Zaten İslâmî harekâtın önündeki en büyük görev de inançları çağa uyarlamaktır. Diğer yandan İslâm'ın bir de özel yaşamda yeri var ki, o ayrı bir konu ve her zaman teşvik edilmeli. İster İslâm, ister Hıristiyanlık olsun, din birey yaşamındaki ahlâkî değerleri güçlendiriyor. Ama din siyasete soyununca o zaman gerçekçi bazı ‘tavizler’ vermesi gerekiyor.”

Başkan Clinton’a Göre Türkiye

Konuyu daha da berraklaştırmak için ABD Başkanı Bill Clinton’un 8 Kasım 1999’da Türkiye’yi ziyaret etmeden önce Georgetown Üniversitesi Herbert Quandt (BMW) Merkezinde verdiği konferans notuna bir göz atmakta yarar var.

“Türkiye'ye gittiğimde onlara 20. yüzyıl tarihinin acısıyla tatlısıyla Osmanlı İmparatorluğunun I. Dünya Savaşı öncesi ve sonrasında yıkılış tarzı ve Avrupalı güçlerin bu süreçte aldıkları kararlarla şekillendiğini anlatacağım.

İnanıyorum ki, önümüzdeki yüzyılda önemli ölçüde Türkiye'nin geleceğini, günümüz ve gelecekteki rolünü tanımlama tarzıyla şekillenecektir.

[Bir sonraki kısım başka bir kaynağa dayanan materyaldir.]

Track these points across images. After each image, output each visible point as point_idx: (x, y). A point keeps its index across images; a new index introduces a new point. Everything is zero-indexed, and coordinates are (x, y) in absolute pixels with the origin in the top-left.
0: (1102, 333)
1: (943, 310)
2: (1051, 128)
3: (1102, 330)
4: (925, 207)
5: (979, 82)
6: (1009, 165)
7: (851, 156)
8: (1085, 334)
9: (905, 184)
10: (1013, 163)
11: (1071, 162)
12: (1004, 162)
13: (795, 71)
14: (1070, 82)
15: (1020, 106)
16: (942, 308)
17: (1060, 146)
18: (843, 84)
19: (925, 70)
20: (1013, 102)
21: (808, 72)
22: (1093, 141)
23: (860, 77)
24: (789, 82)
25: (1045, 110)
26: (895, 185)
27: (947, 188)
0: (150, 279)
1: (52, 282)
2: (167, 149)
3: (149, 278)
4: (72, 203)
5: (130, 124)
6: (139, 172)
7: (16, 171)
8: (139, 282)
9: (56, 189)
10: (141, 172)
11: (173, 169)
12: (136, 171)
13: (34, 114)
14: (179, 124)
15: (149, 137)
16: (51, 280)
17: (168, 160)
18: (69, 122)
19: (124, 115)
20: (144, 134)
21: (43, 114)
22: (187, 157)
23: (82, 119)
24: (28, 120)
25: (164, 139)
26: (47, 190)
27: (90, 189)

Zira Türkiye, Avrupa, Ortadoğu ve Orta Asya'nın tam kesiştiği noktada bulunmaktadır, dolayısıyla Türkiye, Avrupa'nın bir parçası olarak istikrarlı, demokratik, laik bir İslam ülkesi olma özelliğini koruduğu takdirde şüphesiz çok daha ümitli bir geleceğe kavuşuruz.”

Demokrat, Laik ve İslam

Gördüğünüz gibi Türkiye’ye biçilen rolde istikrarlı bir şekilde yürütülmesi gereken üç ana unsur vardır. “Demokrasi, laiklik ve din”. Bu unsurlar olmadığı veya demokrasi ve laiklik gibi unsurlardan biri veya birkaçı eksik olduğu taktirde, sadece iç güçlerin değil, dışarıdaki süper güçlerin de Türkiye’ye belli yöntemlerle müdahale edeceği kuvvetli bir varsayımdır. Nitekim son günlerde benzer müdahaleleri de görüyoruz.

Bu nedenle ben Türkiye’nin İran tarzı bir İslam devleti olabileceğini düşünmüyorum. Ancak son günlerde Cizre’den gelen PKK ile ilgili tatsız haberleri gördükçe, ABD Büyükelçisi’nin zamansız Güneydoğu seyahatini de dikkate alıp, Türkiye’nin bölünmesi ve istikrarı açısından derin endişeler taşıyorum. Bakalım bu tatsız oyun nereye kadar gidecek?